Task instructions =>
The result should be a word-for-word retyping of the entries below, free of pictures.

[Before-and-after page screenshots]

-------

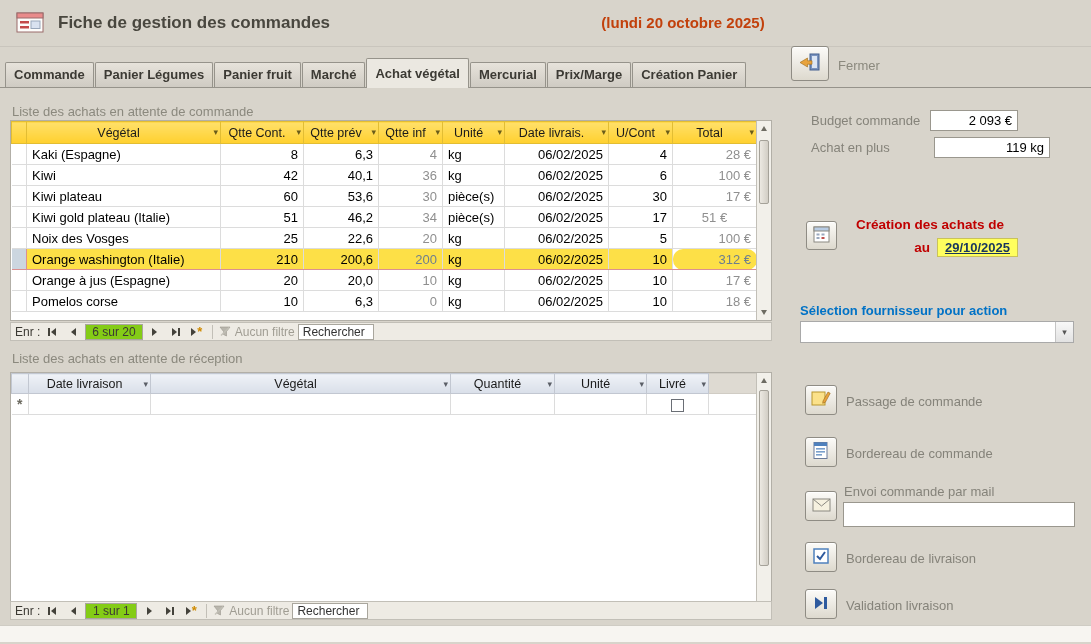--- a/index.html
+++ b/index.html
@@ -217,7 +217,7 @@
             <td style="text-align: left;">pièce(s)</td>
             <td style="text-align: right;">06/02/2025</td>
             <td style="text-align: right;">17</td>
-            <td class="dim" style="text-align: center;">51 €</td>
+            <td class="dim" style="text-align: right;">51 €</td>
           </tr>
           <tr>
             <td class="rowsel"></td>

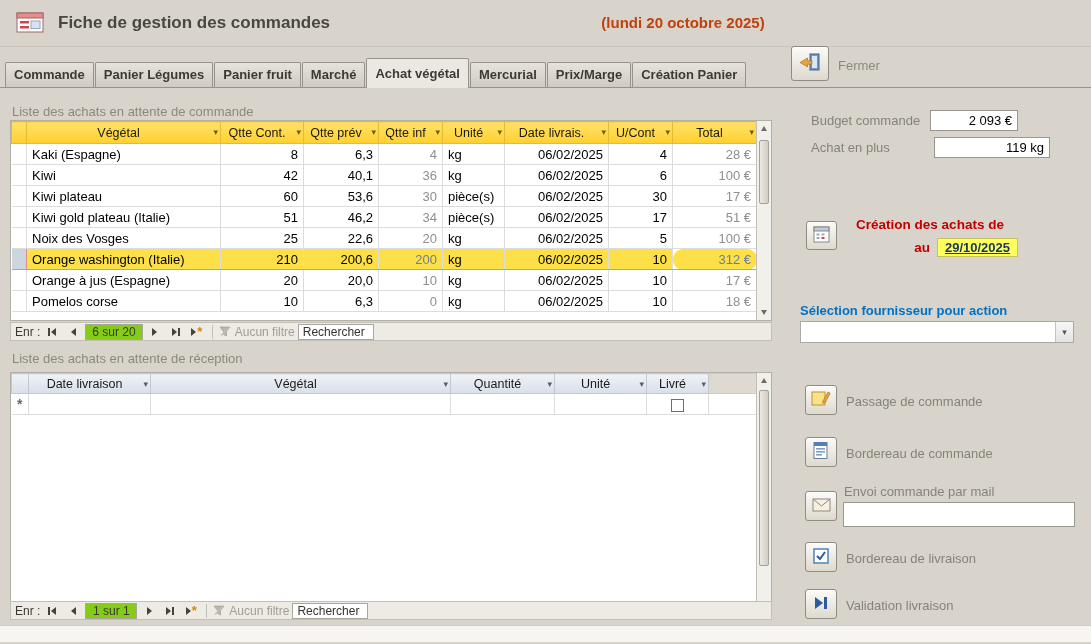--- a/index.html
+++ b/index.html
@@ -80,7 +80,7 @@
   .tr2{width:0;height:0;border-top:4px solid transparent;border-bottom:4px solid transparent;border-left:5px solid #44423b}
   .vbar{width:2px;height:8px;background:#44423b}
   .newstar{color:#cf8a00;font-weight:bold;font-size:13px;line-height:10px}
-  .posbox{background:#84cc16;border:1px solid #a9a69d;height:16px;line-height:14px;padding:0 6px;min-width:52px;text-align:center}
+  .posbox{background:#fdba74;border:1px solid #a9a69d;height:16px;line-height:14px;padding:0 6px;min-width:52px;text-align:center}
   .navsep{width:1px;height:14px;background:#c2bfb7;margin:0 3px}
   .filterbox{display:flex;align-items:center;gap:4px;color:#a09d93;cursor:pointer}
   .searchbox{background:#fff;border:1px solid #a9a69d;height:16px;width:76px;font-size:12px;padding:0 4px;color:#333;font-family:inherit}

-------

Answer section =>
--- a/index.html
+++ b/index.html
@@ -217,7 +217,7 @@
             <td style="text-align: left;">pièce(s)</td>
             <td style="text-align: right;">06/02/2025</td>
             <td style="text-align: right;">17</td>
-            <td class="dim" style="text-align: center;">51 €</td>
+            <td class="dim" style="text-align: right;">51 €</td>
           </tr>
           <tr>
             <td class="rowsel"></td>

--- a/index.html
+++ b/index.html
@@ -80,7 +80,7 @@
   .tr2{width:0;height:0;border-top:4px solid transparent;border-bottom:4px solid transparent;border-left:5px solid #44423b}
   .vbar{width:2px;height:8px;background:#44423b}
   .newstar{color:#cf8a00;font-weight:bold;font-size:13px;line-height:10px}
-  .posbox{background:#84cc16;border:1px solid #a9a69d;height:16px;line-height:14px;padding:0 6px;min-width:52px;text-align:center}
+  .posbox{background:#fdba74;border:1px solid #a9a69d;height:16px;line-height:14px;padding:0 6px;min-width:52px;text-align:center}
   .navsep{width:1px;height:14px;background:#c2bfb7;margin:0 3px}
   .filterbox{display:flex;align-items:center;gap:4px;color:#a09d93;cursor:pointer}
   .searchbox{background:#fff;border:1px solid #a9a69d;height:16px;width:76px;font-size:12px;padding:0 4px;color:#333;font-family:inherit}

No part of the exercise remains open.